Larry Masinter (masinter@parc.xerox.com)
Thu, 1 Feb 1996 11:57:58 PST


To: keld@dkuug.dk
Cc: uri@bunyip.com
In-Reply-To: Keld J|rn Simonsen's message of Thu, 1 Feb 1996 11:24:11 -0800 <199602011924.UAA26497@dkuug.dk>
Subject: Re: http charset labelling
From: Larry Masinter <masinter@parc.xerox.com>
Message-Id: <96Feb1.115759pst.2733@golden.parc.xerox.com>
Date: Thu, 1 Feb 1996 11:57:58 PST

No, I think that if people write URLs on business cards, they should
write them in a way that the recipient of the business card can type
in. So if I visit Japan and someone gives me a business card with
their URL on it, and I come home and type this into my system, I
should be able to type it in based on the capabilities of *my* system,
and not the system of the person who gave me the card.
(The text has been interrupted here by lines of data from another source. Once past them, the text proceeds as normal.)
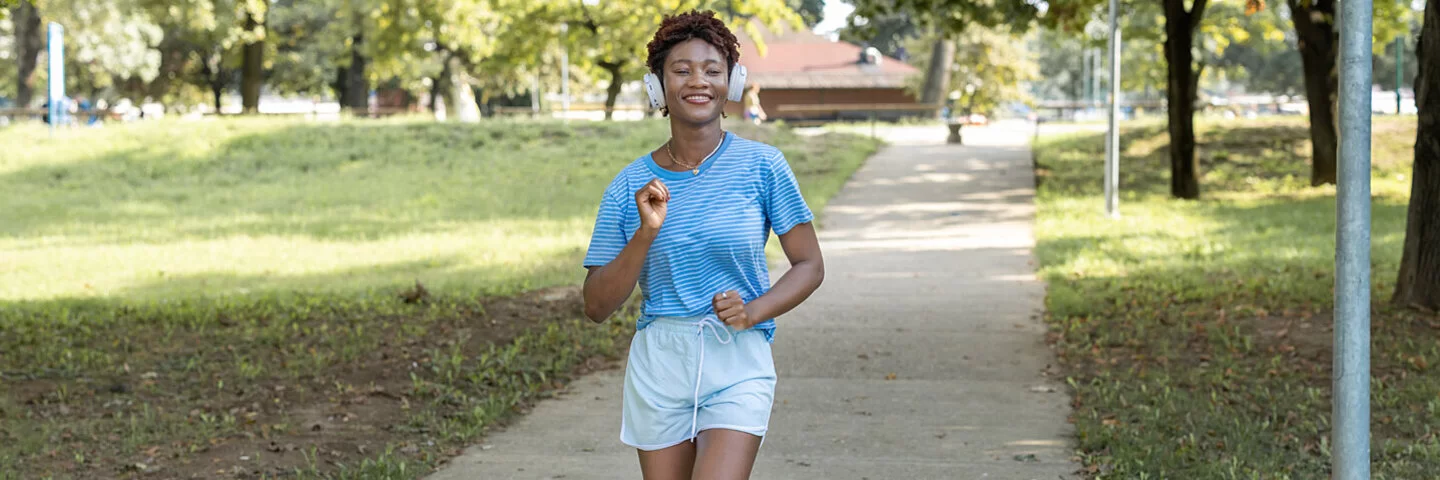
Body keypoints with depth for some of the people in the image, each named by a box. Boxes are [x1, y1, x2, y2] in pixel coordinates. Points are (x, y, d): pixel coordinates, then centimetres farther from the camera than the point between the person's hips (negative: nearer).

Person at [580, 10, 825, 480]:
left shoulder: (761, 166, -3)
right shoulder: (629, 186, 0)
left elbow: (809, 265, 3)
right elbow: (597, 306, -1)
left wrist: (754, 312, -14)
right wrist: (646, 233, -15)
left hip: (738, 369, -2)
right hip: (658, 369, 2)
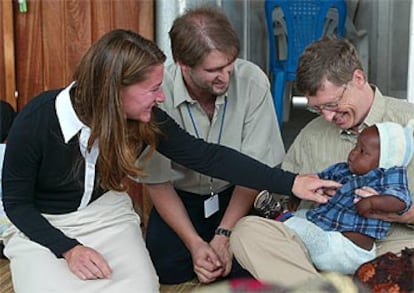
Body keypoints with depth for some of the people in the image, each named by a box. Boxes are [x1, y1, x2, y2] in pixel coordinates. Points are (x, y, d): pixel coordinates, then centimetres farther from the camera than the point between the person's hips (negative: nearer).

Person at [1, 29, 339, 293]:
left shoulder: (146, 119, -15)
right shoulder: (37, 120, -26)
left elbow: (205, 156, -11)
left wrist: (290, 182, -14)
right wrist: (68, 249, -26)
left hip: (106, 214, 3)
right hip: (40, 224, -2)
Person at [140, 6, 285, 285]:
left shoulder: (253, 81, -23)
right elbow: (158, 181, -13)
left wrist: (224, 234, -21)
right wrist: (195, 243, -23)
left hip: (237, 193, 0)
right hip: (181, 196, 0)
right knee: (167, 268, -19)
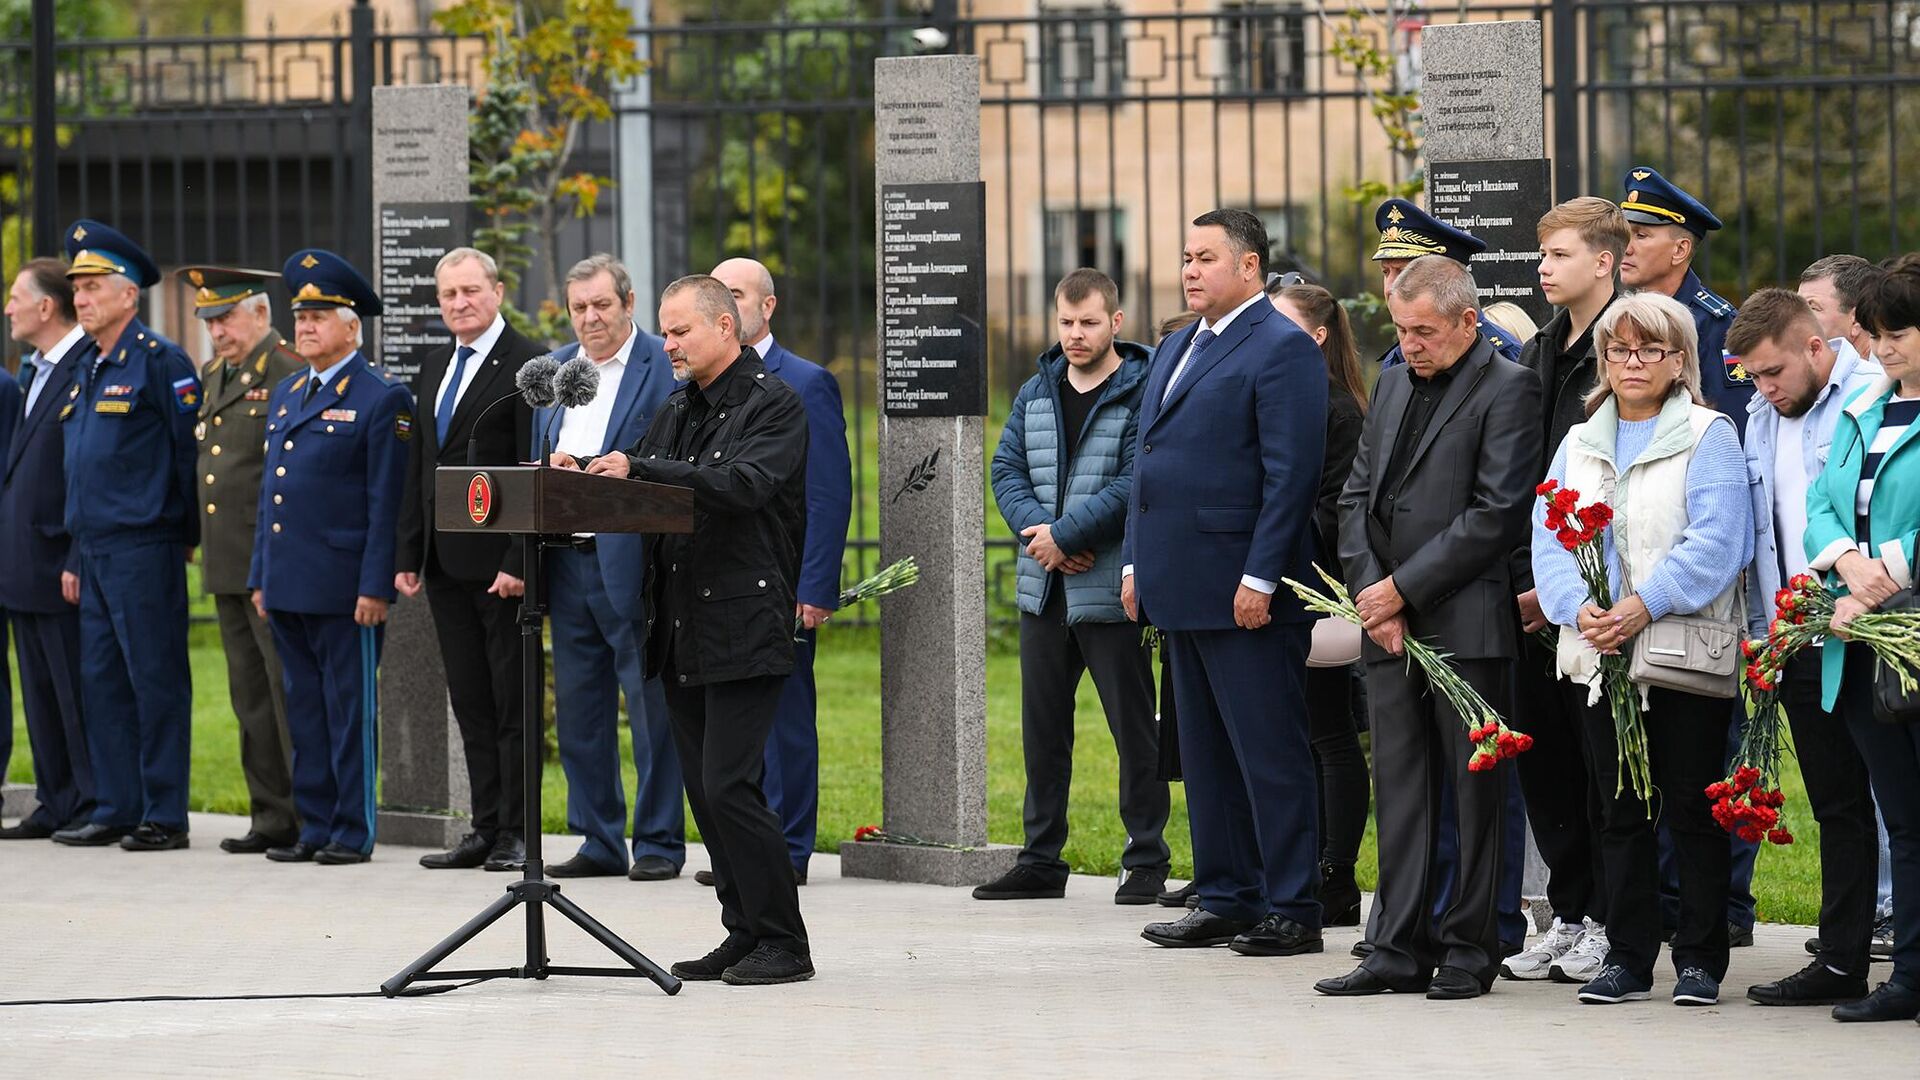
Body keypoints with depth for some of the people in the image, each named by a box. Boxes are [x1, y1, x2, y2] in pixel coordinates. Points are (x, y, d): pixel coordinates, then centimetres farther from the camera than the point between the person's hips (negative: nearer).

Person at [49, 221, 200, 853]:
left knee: (157, 682, -4)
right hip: (97, 555, 9)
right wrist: (76, 560, 18)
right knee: (102, 682, 9)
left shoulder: (159, 362, -9)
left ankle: (164, 817, -1)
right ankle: (115, 811, 15)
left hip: (145, 551, -9)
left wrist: (189, 537, -6)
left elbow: (193, 452, -9)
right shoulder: (88, 374, 17)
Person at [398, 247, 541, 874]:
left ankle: (516, 833, 2)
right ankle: (485, 829, 13)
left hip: (500, 564, -8)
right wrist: (408, 556, 13)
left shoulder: (526, 365, -9)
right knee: (471, 703, 9)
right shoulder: (433, 372, 16)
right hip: (446, 564, 8)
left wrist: (519, 562, -18)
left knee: (513, 702, -2)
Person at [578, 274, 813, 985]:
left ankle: (784, 943, -5)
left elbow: (743, 485, -22)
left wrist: (638, 468, -27)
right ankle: (744, 935, 15)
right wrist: (584, 476, -3)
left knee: (728, 786, -12)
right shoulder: (679, 409, 18)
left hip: (745, 627, -8)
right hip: (681, 633, 8)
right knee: (706, 793, 8)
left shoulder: (774, 405, -6)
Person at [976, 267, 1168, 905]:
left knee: (1133, 727, 0)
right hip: (1043, 589, 6)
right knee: (1042, 727, 11)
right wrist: (1037, 532, -11)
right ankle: (1041, 862, 19)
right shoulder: (1037, 392, 13)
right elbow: (1007, 470, 7)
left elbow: (1135, 483, -16)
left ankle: (1146, 862, 7)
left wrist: (1064, 536, -17)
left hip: (1111, 590, -6)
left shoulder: (1142, 393, -7)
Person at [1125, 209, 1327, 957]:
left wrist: (1259, 579, -19)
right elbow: (1147, 461, 23)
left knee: (1270, 754, -4)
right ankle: (1225, 901, 18)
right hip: (1183, 588, 9)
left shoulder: (1282, 349, -9)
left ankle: (1291, 909, -1)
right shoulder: (1175, 350, 18)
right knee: (1206, 755, 12)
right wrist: (1136, 563, 15)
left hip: (1246, 593, -9)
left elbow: (1292, 472, -16)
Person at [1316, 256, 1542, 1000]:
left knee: (1475, 791, 0)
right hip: (1389, 628, 7)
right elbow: (1357, 495, 16)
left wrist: (1403, 589, -12)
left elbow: (1498, 514, -13)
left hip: (1467, 625, -7)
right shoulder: (1392, 386, 17)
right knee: (1400, 787, 6)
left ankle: (1468, 949, 5)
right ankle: (1402, 949, 8)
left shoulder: (1507, 391, -6)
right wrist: (1370, 591, 0)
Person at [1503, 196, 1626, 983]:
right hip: (1534, 595, 7)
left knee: (1599, 757, -2)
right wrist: (1523, 579, 7)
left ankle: (1607, 924, 5)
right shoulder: (1537, 357, 15)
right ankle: (1568, 915, 17)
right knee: (1542, 755, 8)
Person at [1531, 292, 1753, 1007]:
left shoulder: (1709, 437, -1)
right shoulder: (1579, 445, 15)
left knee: (1693, 808, -1)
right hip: (1601, 653, 4)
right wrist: (1579, 608, -13)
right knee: (1619, 809, 7)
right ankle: (1626, 959, 12)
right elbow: (1549, 541, 6)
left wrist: (1644, 606, -21)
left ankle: (1700, 959, 6)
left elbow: (1716, 543, -12)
My system only supports ISO-8859-1. Do you want to require me to have
a Japanese typing system before I can type in this person's URL? (I'd
like one, arigato gozaimasu, but it isn't the standard configuration
in my office.) I suppose you think that typing in their URL won't be
useful to me if my system doesn't display Kanji, but being able to
display it is easier than being able to type it.

Maybe they'll need or want to print two URLs on their business card,
the Kanji version for those folks who can type in Kanji directly, and
the ascii-encoded version for those people like me who have to deal
with a Kanji-impoverished system like this dumb workstation I'm using
now.

> I am not sure what you are saying here: do you mean that the user
> should know what charset the URL is encoded in at the server?
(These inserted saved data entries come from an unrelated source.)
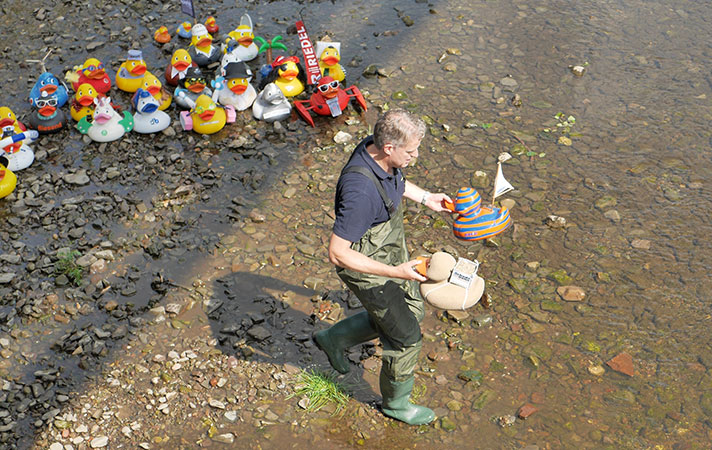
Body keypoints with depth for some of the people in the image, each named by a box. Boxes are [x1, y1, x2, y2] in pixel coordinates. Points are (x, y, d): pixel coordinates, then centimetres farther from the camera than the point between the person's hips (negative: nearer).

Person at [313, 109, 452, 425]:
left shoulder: (377, 149, -12)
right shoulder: (360, 190, -40)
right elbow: (337, 253, -35)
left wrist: (426, 198, 14)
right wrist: (394, 272, -36)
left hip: (393, 250, 9)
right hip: (368, 269, -9)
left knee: (412, 311, 26)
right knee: (406, 336, 7)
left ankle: (334, 339, 41)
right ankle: (396, 402, 36)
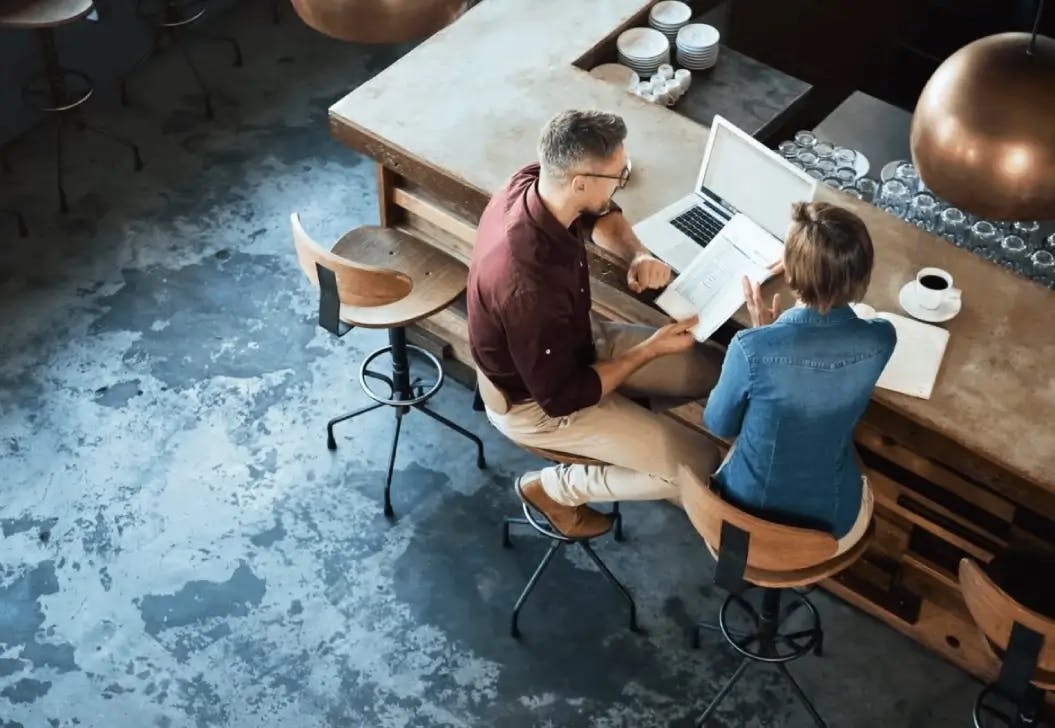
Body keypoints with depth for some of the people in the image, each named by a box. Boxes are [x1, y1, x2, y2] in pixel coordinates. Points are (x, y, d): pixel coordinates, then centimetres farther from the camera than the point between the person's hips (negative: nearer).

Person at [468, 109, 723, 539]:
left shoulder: (532, 184, -18)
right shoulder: (529, 285, -41)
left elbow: (601, 216, 8)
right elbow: (563, 398, -27)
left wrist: (638, 255, -13)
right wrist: (650, 350, -19)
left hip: (571, 342, 8)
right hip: (536, 402, -8)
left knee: (714, 370, 7)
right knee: (700, 469, -8)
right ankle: (553, 488, 8)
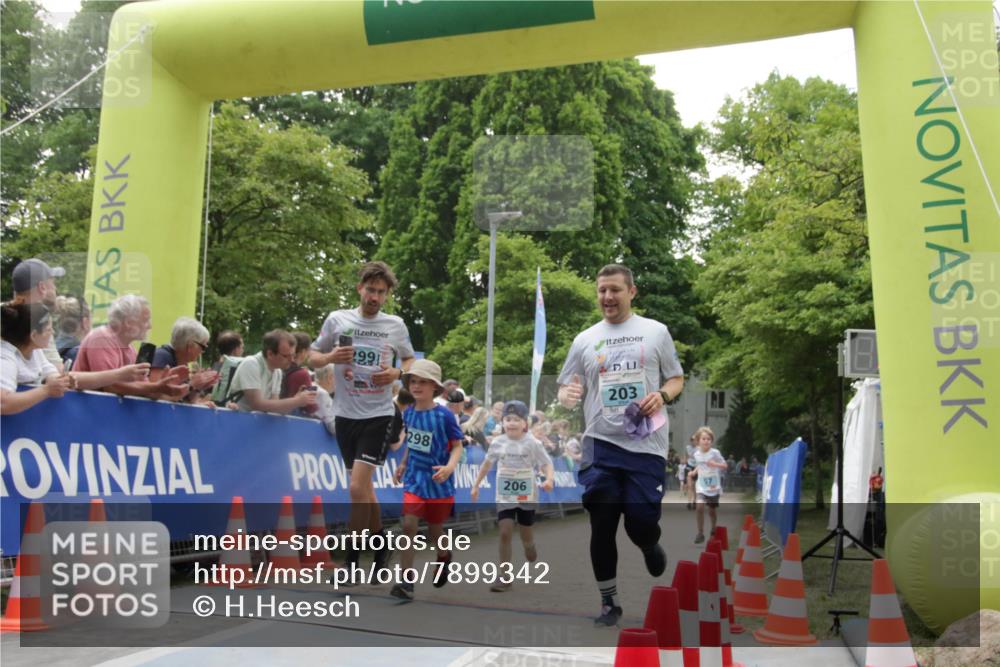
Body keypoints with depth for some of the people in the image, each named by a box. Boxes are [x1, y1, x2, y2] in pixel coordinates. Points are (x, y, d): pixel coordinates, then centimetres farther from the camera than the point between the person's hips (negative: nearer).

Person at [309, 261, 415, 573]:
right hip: (346, 414, 3)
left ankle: (352, 559, 0)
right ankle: (381, 545, 34)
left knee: (358, 487, -13)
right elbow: (313, 357, 8)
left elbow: (410, 359, 14)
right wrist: (331, 357, -14)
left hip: (379, 414, -3)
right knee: (364, 488, 15)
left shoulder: (396, 325, 1)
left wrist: (397, 373, -8)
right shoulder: (337, 319, 1)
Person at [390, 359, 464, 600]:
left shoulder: (444, 415, -14)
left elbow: (457, 446, -9)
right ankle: (406, 580, -5)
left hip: (438, 482, -3)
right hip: (415, 479, 3)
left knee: (434, 531, 12)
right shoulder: (408, 413, 0)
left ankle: (443, 556, 46)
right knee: (409, 525, -13)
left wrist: (450, 466, -25)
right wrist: (403, 464, 13)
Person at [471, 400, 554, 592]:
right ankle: (505, 576, -1)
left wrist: (549, 479, -33)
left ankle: (529, 546, 48)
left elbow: (547, 464, -12)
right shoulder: (497, 443, -5)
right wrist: (476, 485, 12)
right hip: (504, 496, 1)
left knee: (526, 536, 10)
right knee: (505, 533, -10)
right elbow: (487, 463, 10)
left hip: (527, 497, -1)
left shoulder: (533, 444, -12)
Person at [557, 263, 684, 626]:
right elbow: (567, 389, 9)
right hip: (600, 447, 2)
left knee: (641, 524, -4)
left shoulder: (656, 331, 6)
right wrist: (567, 397, -15)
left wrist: (662, 396, -12)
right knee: (602, 528, 3)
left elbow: (676, 379, 10)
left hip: (646, 446, -1)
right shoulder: (584, 339, 9)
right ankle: (609, 602, 20)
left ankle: (650, 546, 35)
I'm saying that URLs must clearly show in all of their presentations
the charset used to encode any non-ASCII data. Otherwise, the Big5
user might type in Big5 URLs to a shift-Jis server.

I'm suggesting you could use a similar mechanism to that in Section 2
of RFC 1522. Not the *same* mechanism,

(a) because URLs need to appear in the same context as RFC 1522
outlines and the =? designation would confuse any interpreter of
RFC1522
(b) because ? has a reserved significance in URLs and the requirement
to encode them would be onerous
(c) because URLs already have a designated and different 'encoding',
the RFC1522 encoding is not necessary.


That is, you could define a charset-enabled HTTP URL as:

     http://host.dom/charset/encoded-text

and designate that some web servers might be 'charset-enabled'.
This doesn't change the HTTP protocol or the URL syntax.

People who wanted to use anything other than ISO-8859-1 in their file
names on their web servers could write URLs as

   http://host.dom.jp/shift-jis/%1B$B!X%1B

or whatever (apologies for bad shift-jis) on their business cards.